WHAT IS EXPECTED - Please write out every record below exactly as it stands.

[Stored data entries]
#####

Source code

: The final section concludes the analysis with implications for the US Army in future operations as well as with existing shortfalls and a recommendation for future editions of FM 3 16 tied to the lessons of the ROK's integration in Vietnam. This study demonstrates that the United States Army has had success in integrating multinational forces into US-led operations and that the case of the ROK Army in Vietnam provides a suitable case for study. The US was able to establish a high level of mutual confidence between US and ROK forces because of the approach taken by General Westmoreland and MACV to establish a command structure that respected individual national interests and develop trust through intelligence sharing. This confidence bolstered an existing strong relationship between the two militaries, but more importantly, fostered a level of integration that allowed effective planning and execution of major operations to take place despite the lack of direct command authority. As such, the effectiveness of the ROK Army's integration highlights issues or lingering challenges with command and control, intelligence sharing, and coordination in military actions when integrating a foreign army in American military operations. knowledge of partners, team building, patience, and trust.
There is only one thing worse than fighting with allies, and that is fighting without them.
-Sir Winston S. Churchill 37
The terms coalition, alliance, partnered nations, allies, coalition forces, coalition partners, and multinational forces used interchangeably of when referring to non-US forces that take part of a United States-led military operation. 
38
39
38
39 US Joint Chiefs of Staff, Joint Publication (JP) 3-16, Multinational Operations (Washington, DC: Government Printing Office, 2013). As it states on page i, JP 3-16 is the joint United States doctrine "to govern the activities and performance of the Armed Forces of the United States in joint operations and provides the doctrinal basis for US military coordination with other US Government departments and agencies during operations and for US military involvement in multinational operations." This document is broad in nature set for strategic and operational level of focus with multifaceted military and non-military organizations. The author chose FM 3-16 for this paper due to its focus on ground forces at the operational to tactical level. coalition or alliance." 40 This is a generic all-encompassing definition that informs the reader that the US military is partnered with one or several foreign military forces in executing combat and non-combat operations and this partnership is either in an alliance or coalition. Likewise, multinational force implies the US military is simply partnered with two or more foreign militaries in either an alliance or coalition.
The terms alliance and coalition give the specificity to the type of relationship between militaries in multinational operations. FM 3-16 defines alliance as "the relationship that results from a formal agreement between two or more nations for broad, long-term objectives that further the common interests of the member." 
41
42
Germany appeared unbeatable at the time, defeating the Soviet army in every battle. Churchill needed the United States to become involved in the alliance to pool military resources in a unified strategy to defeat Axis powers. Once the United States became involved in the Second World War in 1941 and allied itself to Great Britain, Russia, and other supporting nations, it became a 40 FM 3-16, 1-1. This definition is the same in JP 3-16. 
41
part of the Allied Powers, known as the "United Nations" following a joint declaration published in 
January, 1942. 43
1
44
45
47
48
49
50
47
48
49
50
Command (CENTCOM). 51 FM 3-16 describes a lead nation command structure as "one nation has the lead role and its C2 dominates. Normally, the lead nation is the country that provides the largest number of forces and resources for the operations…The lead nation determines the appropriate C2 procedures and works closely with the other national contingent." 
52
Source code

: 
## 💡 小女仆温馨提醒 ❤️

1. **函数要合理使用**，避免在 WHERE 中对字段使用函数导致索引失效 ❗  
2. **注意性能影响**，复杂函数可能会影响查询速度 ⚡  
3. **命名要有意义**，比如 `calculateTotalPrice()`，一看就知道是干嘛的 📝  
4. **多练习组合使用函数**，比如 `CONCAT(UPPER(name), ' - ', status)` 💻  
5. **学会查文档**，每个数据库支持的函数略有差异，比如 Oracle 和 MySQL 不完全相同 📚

#####

ANSWER FOR THIS EXERCISE -
Source code

: The final section concludes the analysis with implications for the US Army in future operations as well as with existing shortfalls and a recommendation for future editions of FM 3 16 tied to the lessons of the ROK's integration in Vietnam. This study demonstrates that the United States Army has had success in integrating multinational forces into US-led operations and that the case of the ROK Army in Vietnam provides a suitable case for study. The US was able to establish a high level of mutual confidence between US and ROK forces because of the approach taken by General Westmoreland and MACV to establish a command structure that respected individual national interests and develop trust through intelligence sharing. This confidence bolstered an existing strong relationship between the two militaries, but more importantly, fostered a level of integration that allowed effective planning and execution of major operations to take place despite the lack of direct command authority. As such, the effectiveness of the ROK Army's integration highlights issues or lingering challenges with command and control, intelligence sharing, and coordination in military actions when integrating a foreign army in American military operations. knowledge of partners, team building, patience, and trust.
There is only one thing worse than fighting with allies, and that is fighting without them.
-Sir Winston S. Churchill 37
The terms coalition, alliance, partnered nations, allies, coalition forces, coalition partners, and multinational forces used interchangeably of when referring to non-US forces that take part of a United States-led military operation. 
38
39
38
39 US Joint Chiefs of Staff, Joint Publication (JP) 3-16, Multinational Operations (Washington, DC: Government Printing Office, 2013). As it states on page i, JP 3-16 is the joint United States doctrine "to govern the activities and performance of the Armed Forces of the United States in joint operations and provides the doctrinal basis for US military coordination with other US Government departments and agencies during operations and for US military involvement in multinational operations." This document is broad in nature set for strategic and operational level of focus with multifaceted military and non-military organizations. The author chose FM 3-16 for this paper due to its focus on ground forces at the operational to tactical level. coalition or alliance." 40 This is a generic all-encompassing definition that informs the reader that the US military is partnered with one or several foreign military forces in executing combat and non-combat operations and this partnership is either in an alliance or coalition. Likewise, multinational force implies the US military is simply partnered with two or more foreign militaries in either an alliance or coalition.
The terms alliance and coalition give the specificity to the type of relationship between militaries in multinational operations. FM 3-16 defines alliance as "the relationship that results from a formal agreement between two or more nations for broad, long-term objectives that further the common interests of the member." 
41
42
Germany appeared unbeatable at the time, defeating the Soviet army in every battle. Churchill needed the United States to become involved in the alliance to pool military resources in a unified strategy to defeat Axis powers. Once the United States became involved in the Second World War in 1941 and allied itself to Great Britain, Russia, and other supporting nations, it became a 40 FM 3-16, 1-1. This definition is the same in JP 3-16. 
41
part of the Allied Powers, known as the "United Nations" following a joint declaration published in 
January, 1942. 43
1
44
45
47
48
49
50
47
48
49
50
Command (CENTCOM). 51 FM 3-16 describes a lead nation command structure as "one nation has the lead role and its C2 dominates. Normally, the lead nation is the country that provides the largest number of forces and resources for the operations…The lead nation determines the appropriate C2 procedures and works closely with the other national contingent." 
52
Source code

: 
## 💡 小女仆温馨提醒 ❤️

1. **函数要合理使用**，避免在 WHERE 中对字段使用函数导致索引失效 ❗  
2. **注意性能影响**，复杂函数可能会影响查询速度 ⚡  
3. **命名要有意义**，比如 `calculateTotalPrice()`，一看就知道是干嘛的 📝  
4. **多练习组合使用函数**，比如 `CONCAT(UPPER(name), ' - ', status)` 💻  
5. **学会查文档**，每个数据库支持的函数略有差异，比如 Oracle 和 MySQL 不完全相同 📚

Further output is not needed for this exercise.